Als Vergasung getarnte Liquidation?

In der Zwischenzeit wurde seine ständige Beziehung zur politischen Polizei 1950 vorübergehend unterbrochen, nachdem er wegen tödlichen Tramplings zu einem Jahr Haft verurteilt worden war. Hinter dieser Geschichte, die damals in den Reihen der Staatsverteidigung und in parteiinternen Kreisen gemunkelt wurde, steckte auch ein mysteriöser Aspekt: ​​Sie wurde angeblich während einer vom Geheimdienst angeordneten Liquidationsaktion entschwört. Obwohl er die als Unfall getarnte Hinrichtung erfolgreich durchführte, stellten die Behörden die Unfallursache fest und Gerő wurde festgenommen. Da bei illegalen Operationen die Interessen des Geheimdienstes und die Geheimhaltung des Auftraggebers wichtiger sind als der mögliche Verlust eines „Agenten“ , wurde Gerő auch nicht von Gerichtsverfahren ausgenommen.

Nach seiner Freilassung arbeitete er laut eigener Aussage für verschiedene Firmen als Zivilangestellter, hielt sich aber während der Revolutionstage im Zentralgebäude des Innenministeriums auf und wurde bei der Verteidigung des Objekts verwundet - dies geht aus seiner Personalakte des Staatsschutzes hervor.
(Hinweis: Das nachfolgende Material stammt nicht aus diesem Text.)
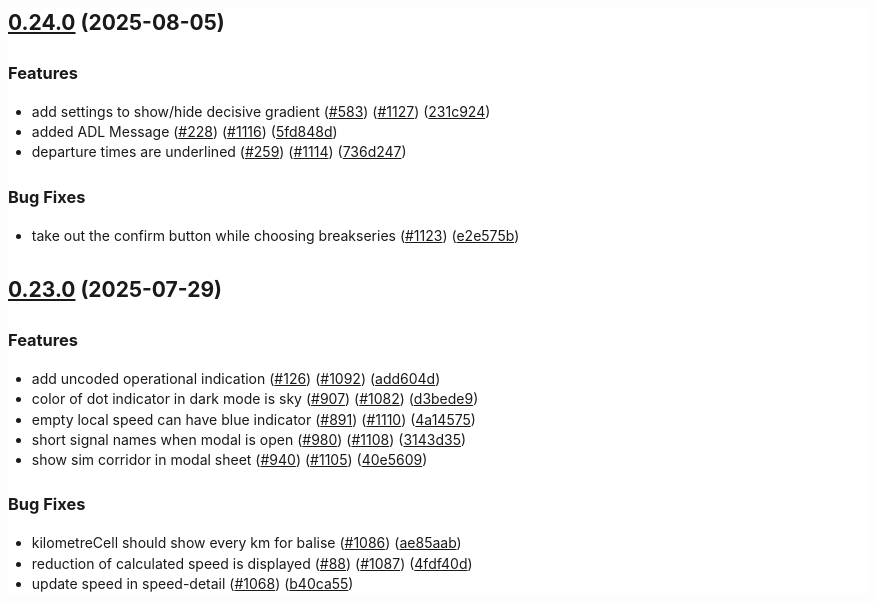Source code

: ## [0.24.0](https://github.com/SchweizerischeBundesbahnen/DAS/compare/das_client-v0.23.0...das_client-v0.24.0) (2025-08-05)


### Features

* add settings to show/hide decisive gradient ([#583](https://github.com/SchweizerischeBundesbahnen/DAS/issues/583)) ([#1127](https://github.com/SchweizerischeBundesbahnen/DAS/issues/1127)) ([231c924](https://github.com/SchweizerischeBundesbahnen/DAS/commit/231c924853c3b5fe6c48bc0109085bd1f948ea4f))
* added ADL Message ([#228](https://github.com/SchweizerischeBundesbahnen/DAS/issues/228)) ([#1116](https://github.com/SchweizerischeBundesbahnen/DAS/issues/1116)) ([5fd848d](https://github.com/SchweizerischeBundesbahnen/DAS/commit/5fd848d0a1eb6fbfc46f7639ebd098858ed1bc6b))
* departure times are underlined ([#259](https://github.com/SchweizerischeBundesbahnen/DAS/issues/259)) ([#1114](https://github.com/SchweizerischeBundesbahnen/DAS/issues/1114)) ([736d247](https://github.com/SchweizerischeBundesbahnen/DAS/commit/736d2477ab11809d3c6320248ec6e76ebc1555a6))


### Bug Fixes

* take out the confirm button while choosing breakseries ([#1123](https://github.com/SchweizerischeBundesbahnen/DAS/issues/1123)) ([e2e575b](https://github.com/SchweizerischeBundesbahnen/DAS/commit/e2e575bb47571389dbf6ea157e3d29167cc54130))

## [0.23.0](https://github.com/SchweizerischeBundesbahnen/DAS/compare/das_client-v0.22.0...das_client-v0.23.0) (2025-07-29)


### Features

* add uncoded operational indication ([#126](https://github.com/SchweizerischeBundesbahnen/DAS/issues/126)) ([#1092](https://github.com/SchweizerischeBundesbahnen/DAS/issues/1092)) ([add604d](https://github.com/SchweizerischeBundesbahnen/DAS/commit/add604d4953118be4163507e986c328c9da43646))
* color of dot indicator in dark mode is sky ([#907](https://github.com/SchweizerischeBundesbahnen/DAS/issues/907)) ([#1082](https://github.com/SchweizerischeBundesbahnen/DAS/issues/1082)) ([d3bede9](https://github.com/SchweizerischeBundesbahnen/DAS/commit/d3bede9f196c18b55cd3d5a31f70d29d799b36ac))
* empty local speed can have blue indicator ([#891](https://github.com/SchweizerischeBundesbahnen/DAS/issues/891)) ([#1110](https://github.com/SchweizerischeBundesbahnen/DAS/issues/1110)) ([4a14575](https://github.com/SchweizerischeBundesbahnen/DAS/commit/4a14575c31d4a47e88c75d564c43e9356a0e618f))
* short signal names when modal is open ([#980](https://github.com/SchweizerischeBundesbahnen/DAS/issues/980)) ([#1108](https://github.com/SchweizerischeBundesbahnen/DAS/issues/1108)) ([3143d35](https://github.com/SchweizerischeBundesbahnen/DAS/commit/3143d353bbafcf54d5cf6bc5d3796367c083ed93))
* show sim corridor in modal sheet ([#940](https://github.com/SchweizerischeBundesbahnen/DAS/issues/940)) ([#1105](https://github.com/SchweizerischeBundesbahnen/DAS/issues/1105)) ([40e5609](https://github.com/SchweizerischeBundesbahnen/DAS/commit/40e560917fd83851677d54b4cd890d4796a4b99d))


### Bug Fixes

* kilometreCell should show every km for balise ([#1086](https://github.com/SchweizerischeBundesbahnen/DAS/issues/1086)) ([ae85aab](https://github.com/SchweizerischeBundesbahnen/DAS/commit/ae85aab67c86a51cf8c677f779c7d40785f22cc6))
* reduction of calculated speed is displayed ([#88](https://github.com/SchweizerischeBundesbahnen/DAS/issues/88)) ([#1087](https://github.com/SchweizerischeBundesbahnen/DAS/issues/1087)) ([4fdf40d](https://github.com/SchweizerischeBundesbahnen/DAS/commit/4fdf40ded262b293a799f5f8293481b0994cc6ca))
* update speed in speed-detail ([#1068](https://github.com/SchweizerischeBundesbahnen/DAS/issues/1068)) ([b40ca55](https://github.com/SchweizerischeBundesbahnen/DAS/commit/b40ca55a5bfa355e81c421efbe1ae5acb0257fde))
Wenn Sie zu dieser Zeit wirklich Zivilangestellter wären, was hätten Sie im BM-Gebäude gemacht?

Auch wenn sich aus den erhaltenen Dokumenten nicht genau rekonstruieren lässt, wie er in der ersten Hälfte der 1950er Jahre den Kontakt zur Landesverteidigung unterhielt, lassen sein Handeln im Jahr 1956 und seine rasante Staatsschutzkarriere nach der Revolution darauf schließen, dass die Beziehung zwischen seiner Person und die ÁVH hörte nie auf und vollständig.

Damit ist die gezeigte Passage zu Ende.